Occasionally the two styles of writing collide, and we end up getting a good longer story out of a small hurried paragraph or two that we’ve dashed off in class.

 

The hardest part about homework is coming up with an idea.  We usually propose a general topic, leaving it to the individual to decide what to make of it, like today’s subject, Homework.  As usual, this week I had great difficulty in deciding what to write, and finally decided to write about what I got up to yesterday.

 

It started off fairly normally, with my pets begging me not to get out of bed and leave them.  Resisting the urge to throw the alarm clock out of the window (well, I’d have to get out of bed first, to unplug it) I staggered around half asleep, eating a breakfast so exotic and fantastic that five minutes later I’d forgotten what I’d eaten, and headed out the door for the bus to work. 

 

I really didn’t feel like work today, as the annual stock-take was going on, and the manager was so out of his depth that he kept barking contradictory orders until we felt like throwing all the stock at him.  This had been going on for two days now, and I was frazzled, to say the least.

 

It didn’t help when I found the bus was full of teenagers, heading for school, and I resigned myself to a noisy journey into Fremantle.  We’d gone two or three stops before I realised that the kids were unusually quiet, then noticed that a lot of whispering was going on, and plenty of sidelong looks directed at me.  It was the end of term, and they were clearly up to something.

 

It wasn’t long before two boys walked down the aisle toward the driver, and two more came and sat beside me in the priority seats.  I’d normally have told them off, but I was too interested on learning what was going on.

 

“This is a hijack!” declared the taller of the two boys.  “Keep driving and nobody gets hurt.  If you don’t cooperate, the old bat gets it.”  Pointing at me!

 

I can’t begin to let myself use the foul language that the driver replied in, but the shortened version was, “Who do you think you are, and what’s going on?”

 

“We’re not going in to school today.  We’re taking the bus and going to Mandurah for the day, and as we can’t drive a bus, you’re driving us all there.”

 

At this, there was an uproar from the back of the bus, which came from a man whose language made the driver’s sound like nursery rhymes in comparison.  He made it very decibelly clear that he wasn’t going to Mandurah, and by God, if he was thirty years younger he’d horsewhip the lot of them.

 

“You can chuck him off the bus,” one young girl piped up.  “There’s no way I’m going all the way to Mandurah with him shouting at me.”

 

This was getting exciting!  I had no great wish to go to work, as I’ve just told you, and this way I could have the day off, and blame it on a hijacking.  They couldn’t sack me for that.  Wishing I’d brought my bucket and spade, I smiled at my kidnappers and settled back to enjoy the ride.

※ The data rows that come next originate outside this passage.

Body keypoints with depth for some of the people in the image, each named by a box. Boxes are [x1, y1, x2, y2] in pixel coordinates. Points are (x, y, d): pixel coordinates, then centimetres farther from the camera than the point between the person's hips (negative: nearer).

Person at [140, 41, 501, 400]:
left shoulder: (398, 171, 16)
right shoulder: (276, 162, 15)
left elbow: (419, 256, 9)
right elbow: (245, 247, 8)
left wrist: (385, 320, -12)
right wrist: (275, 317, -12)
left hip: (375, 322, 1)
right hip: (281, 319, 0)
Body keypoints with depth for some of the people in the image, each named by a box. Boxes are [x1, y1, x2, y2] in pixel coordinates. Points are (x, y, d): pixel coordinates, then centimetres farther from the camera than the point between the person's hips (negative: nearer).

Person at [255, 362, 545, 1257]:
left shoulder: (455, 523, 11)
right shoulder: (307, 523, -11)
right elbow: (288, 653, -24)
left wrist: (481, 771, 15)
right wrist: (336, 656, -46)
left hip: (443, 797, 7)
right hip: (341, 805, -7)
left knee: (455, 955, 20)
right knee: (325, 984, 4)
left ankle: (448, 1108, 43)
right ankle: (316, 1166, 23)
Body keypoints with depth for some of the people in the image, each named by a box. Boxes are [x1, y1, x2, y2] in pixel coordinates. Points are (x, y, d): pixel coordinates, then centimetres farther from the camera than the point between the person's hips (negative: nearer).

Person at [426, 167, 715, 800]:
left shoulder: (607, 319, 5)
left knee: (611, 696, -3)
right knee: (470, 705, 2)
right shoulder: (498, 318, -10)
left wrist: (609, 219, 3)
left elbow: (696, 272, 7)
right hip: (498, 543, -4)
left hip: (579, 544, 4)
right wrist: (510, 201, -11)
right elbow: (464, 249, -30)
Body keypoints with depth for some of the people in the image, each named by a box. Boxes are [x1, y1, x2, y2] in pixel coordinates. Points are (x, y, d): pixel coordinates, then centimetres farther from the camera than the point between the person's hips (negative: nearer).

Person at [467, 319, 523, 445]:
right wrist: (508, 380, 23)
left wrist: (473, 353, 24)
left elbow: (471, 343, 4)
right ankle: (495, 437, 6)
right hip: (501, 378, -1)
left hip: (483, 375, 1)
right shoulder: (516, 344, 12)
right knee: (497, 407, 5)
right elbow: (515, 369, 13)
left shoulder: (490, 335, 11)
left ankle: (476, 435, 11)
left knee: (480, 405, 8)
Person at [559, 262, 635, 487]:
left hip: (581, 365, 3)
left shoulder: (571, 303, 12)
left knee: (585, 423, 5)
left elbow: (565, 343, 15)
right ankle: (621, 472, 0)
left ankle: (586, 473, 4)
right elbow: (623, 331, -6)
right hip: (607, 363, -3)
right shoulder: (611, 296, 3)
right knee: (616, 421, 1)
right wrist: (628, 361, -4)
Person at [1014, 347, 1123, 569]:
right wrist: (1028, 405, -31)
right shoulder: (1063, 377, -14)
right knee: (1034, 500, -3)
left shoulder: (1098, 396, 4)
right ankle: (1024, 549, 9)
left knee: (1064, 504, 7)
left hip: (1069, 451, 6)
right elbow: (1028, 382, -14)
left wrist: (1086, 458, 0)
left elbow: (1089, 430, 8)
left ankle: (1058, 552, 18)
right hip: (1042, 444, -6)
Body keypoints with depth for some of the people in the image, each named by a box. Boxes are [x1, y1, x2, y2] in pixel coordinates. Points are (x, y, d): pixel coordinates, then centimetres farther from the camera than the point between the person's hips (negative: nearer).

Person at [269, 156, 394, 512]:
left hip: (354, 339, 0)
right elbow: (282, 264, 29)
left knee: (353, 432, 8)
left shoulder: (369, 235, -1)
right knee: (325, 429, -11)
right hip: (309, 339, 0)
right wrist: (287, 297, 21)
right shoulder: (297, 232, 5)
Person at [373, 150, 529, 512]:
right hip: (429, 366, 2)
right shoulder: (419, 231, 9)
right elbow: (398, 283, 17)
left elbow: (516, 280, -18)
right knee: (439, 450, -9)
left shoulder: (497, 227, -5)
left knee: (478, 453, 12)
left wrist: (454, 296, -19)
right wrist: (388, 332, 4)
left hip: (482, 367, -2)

“Don’t be silly Sally, he’d ring the cops and they’d stop the bus before we got as far as Rockingham.  Anyway, there are enough of us to keep him quiet.  Right driver, are you going to go along with us, or do we have to bash the old lass?  And why’s she grinning?  Doesn’t she realise we mean business?”

 

After a couple of minutes, the driver made up his mind.

 

“You can leave the old lady alone,” he said, taking off his hat and chucking it out the window with a flourish.  “It’s my last day on the job, and I really hate working for Transperth, and they can’t sack me now.”  A man after my own heart!  “It would be good to go out in style.  Right lads, stop your threats and sit down.  Let’s make this a bus trip to remember.  Mandurah, here we come!”